How Is Michael Meade's Work with Boys Similar to What We Do? 

There is in both our work and Meade's a similar reliance on discovery learning as the medium for getting boys to move from acting aloof, monosyllabic and fiercely competitive and being involved, articulate and cooperative. What we do with girls follows a similar discovery learning path with the goal of getting girls to move from keyed on what boys want from them, and how they should look, and behave - to being their authentic selves, and moved by deeper values, ambitions and mores. 
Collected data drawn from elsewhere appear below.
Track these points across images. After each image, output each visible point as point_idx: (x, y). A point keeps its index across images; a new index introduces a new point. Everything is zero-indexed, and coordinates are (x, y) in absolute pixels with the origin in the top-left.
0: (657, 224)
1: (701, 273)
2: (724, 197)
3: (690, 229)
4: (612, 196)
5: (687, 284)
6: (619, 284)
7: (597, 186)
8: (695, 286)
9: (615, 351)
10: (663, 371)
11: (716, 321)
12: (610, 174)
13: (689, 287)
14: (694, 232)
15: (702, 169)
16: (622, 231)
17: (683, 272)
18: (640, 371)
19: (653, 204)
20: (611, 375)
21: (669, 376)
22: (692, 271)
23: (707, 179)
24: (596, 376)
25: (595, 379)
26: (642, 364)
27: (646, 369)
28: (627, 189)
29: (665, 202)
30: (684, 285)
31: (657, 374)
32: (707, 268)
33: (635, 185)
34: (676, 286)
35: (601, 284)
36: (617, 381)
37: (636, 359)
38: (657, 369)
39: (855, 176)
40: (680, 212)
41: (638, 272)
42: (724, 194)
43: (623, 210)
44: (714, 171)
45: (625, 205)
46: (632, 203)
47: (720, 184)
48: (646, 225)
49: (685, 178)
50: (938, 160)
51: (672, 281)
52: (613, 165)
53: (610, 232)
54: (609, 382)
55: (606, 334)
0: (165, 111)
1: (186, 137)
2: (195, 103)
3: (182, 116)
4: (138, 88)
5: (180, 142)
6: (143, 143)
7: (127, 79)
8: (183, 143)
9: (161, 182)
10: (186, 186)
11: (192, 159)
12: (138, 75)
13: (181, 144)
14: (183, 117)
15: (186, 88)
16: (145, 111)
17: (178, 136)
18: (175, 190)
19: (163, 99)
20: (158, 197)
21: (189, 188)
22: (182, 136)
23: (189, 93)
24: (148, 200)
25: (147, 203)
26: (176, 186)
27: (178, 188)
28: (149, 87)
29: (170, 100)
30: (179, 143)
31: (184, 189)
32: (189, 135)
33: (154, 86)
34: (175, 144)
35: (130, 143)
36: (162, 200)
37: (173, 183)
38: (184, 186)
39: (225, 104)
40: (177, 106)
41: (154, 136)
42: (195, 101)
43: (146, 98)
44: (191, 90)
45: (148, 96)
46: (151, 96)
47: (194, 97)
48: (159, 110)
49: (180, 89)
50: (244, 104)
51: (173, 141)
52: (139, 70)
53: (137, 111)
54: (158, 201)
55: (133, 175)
First, let's talk about where boys and girls start, joined at the hip to the gender-specific adolescent culture in which they are bathed. What boys and girls have in common is that there is no place within their adolescent culture for being one's own person. Those who don't conform to the culture are outsiders and are excluded. Or at least that is the fear that keeps them in line. The adherence to cultural norms is hardly limited to adolescents, however. Adults also grow up within, and live their lives out of a "conversation" that unconsciously shapes their beliefs and attitudes. 

Mexicans, for instance, have an overarching sense of being poor, even if they have escaped poverty - mainly because the conversation around them has always taken poverty as a given. New Englanders have a sense of being formal and serious, even if their individual lives are casual and flighty. Each family similarly creates a conversation in which its members are bathed and from which it is hard to escape. In the same way as Fernando Flores teaches doctors to fashion a "clearing" in which the historical conversation is silenced, thus paving the way for illness to dissolve, Meade has boys identify with the archetypal boy, and we have adolescents identify with the archetypal hero or warrior. In this way, a "clearing" shows up, into which something new can appear, as if out of the blue. In fact both programs start and finish by evoking different archetypes than the ones evoked in everyday life.
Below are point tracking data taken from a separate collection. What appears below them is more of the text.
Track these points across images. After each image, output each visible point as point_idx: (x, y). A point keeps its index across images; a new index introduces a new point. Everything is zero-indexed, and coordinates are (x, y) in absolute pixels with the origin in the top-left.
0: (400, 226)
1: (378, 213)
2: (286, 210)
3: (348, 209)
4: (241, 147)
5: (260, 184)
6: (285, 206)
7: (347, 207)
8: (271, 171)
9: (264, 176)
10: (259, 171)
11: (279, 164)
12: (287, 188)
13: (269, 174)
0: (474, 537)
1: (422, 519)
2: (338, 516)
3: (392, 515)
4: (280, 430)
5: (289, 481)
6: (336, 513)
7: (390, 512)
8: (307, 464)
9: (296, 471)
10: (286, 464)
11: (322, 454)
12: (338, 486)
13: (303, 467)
So, the goal of programs like ours (and like Meade's and Flores) is to create an environment in which transcending fixed attitudes and beliefs is possible. Our task-in-common is not to question the beliefs and attitudes of the youth, but to afford them an opportunity to view what they believe and feel from a different place. For Meade it is from the viewpoint of the universal boy. For us, it is from the viewpoint of the team member, committed to the success of the team, rather than of himself or herself as an individual. 

Meade does it through poetry and a bongo drum - an unlikely medium for boys to encounter, much less relate to. But relate to it they do! We do it through the attraction of puzzle-like challenges, teamwork, myth, pomp and ceremony. in each case, a switch of viewpoint allows fresh feelings and attitudes to bubble up, be considered, experimented with, and ultimately chosen. What bubbles up, when the team matters, is unexpected compassion, a blurring of ages and backgrounds, and an appreciation for what is different from what I am and an appreciation for my own uniqueness.
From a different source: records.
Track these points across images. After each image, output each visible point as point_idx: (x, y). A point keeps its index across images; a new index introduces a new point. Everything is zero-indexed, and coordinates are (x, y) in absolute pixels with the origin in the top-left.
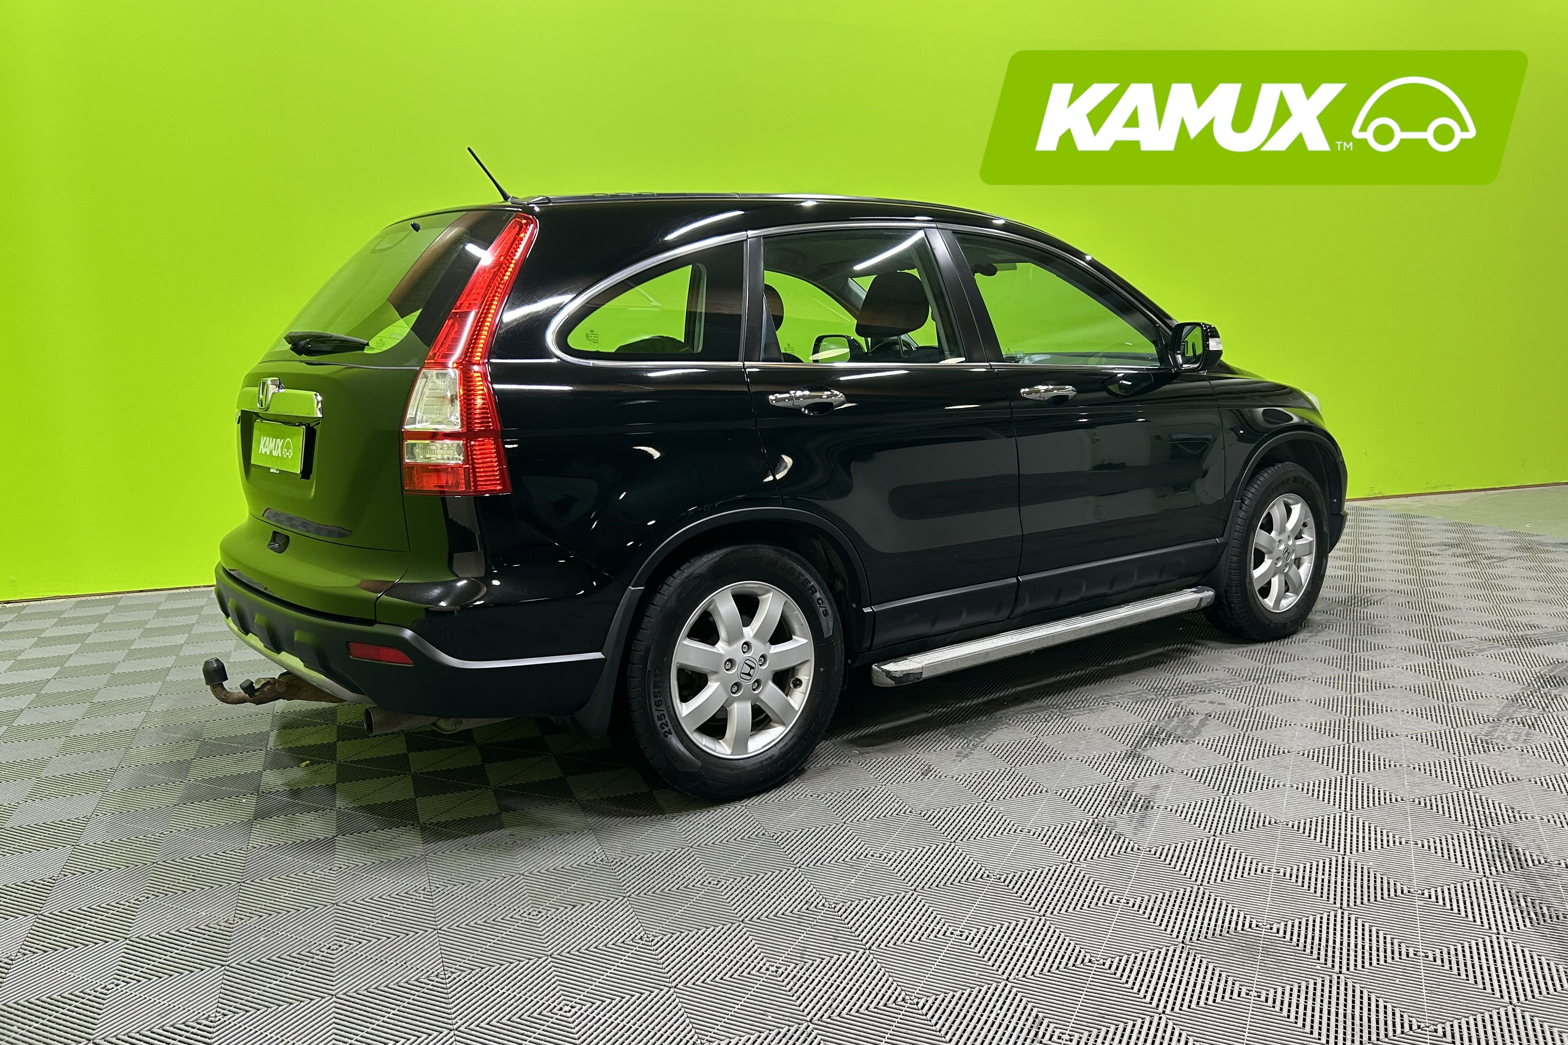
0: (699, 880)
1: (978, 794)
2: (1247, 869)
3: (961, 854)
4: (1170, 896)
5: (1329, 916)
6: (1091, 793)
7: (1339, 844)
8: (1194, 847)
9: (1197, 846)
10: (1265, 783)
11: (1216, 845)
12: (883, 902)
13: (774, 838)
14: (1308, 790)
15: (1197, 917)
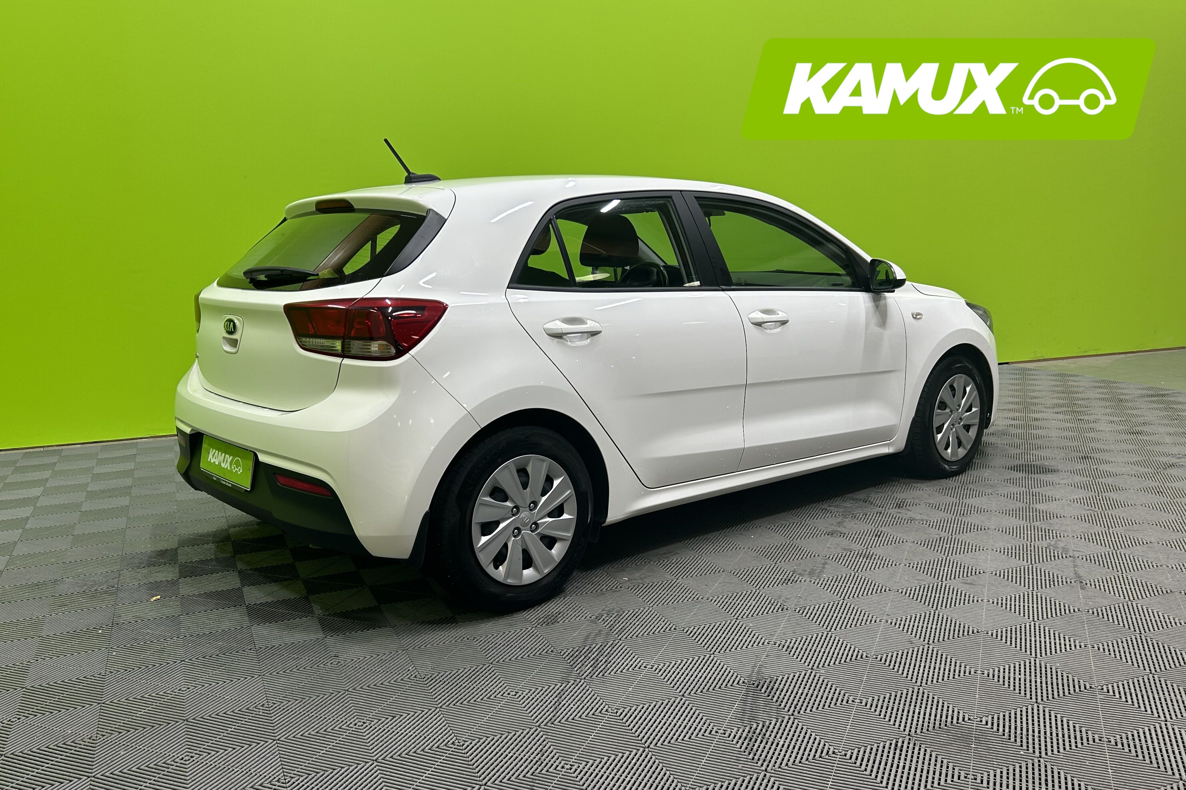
0: (500, 692)
1: (730, 612)
2: (957, 671)
3: (720, 664)
4: (896, 696)
5: (1027, 709)
6: (824, 610)
7: (1031, 649)
8: (912, 654)
9: (915, 653)
10: (967, 600)
11: (930, 652)
12: (657, 707)
13: (562, 654)
14: (1002, 604)
15: (919, 713)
Neither method teaches skills, attitudes of beliefs, relying instead on what spontaneously emerges. In both methods what emerges is on a higher plane, a plane which competes well in attractiveness with following the driven path of the peer culture. Neither is fashioned to turn out adult-clone adolescents, so the participants may be even more committed to the independence-seeking behaviour of adolescence. This may be somewhat unnerving to adults in the shorter run, but in the end, after trying new attitudes on with peers first, the youth will next turn to creating a more open and receptive conversation with adults in their lives.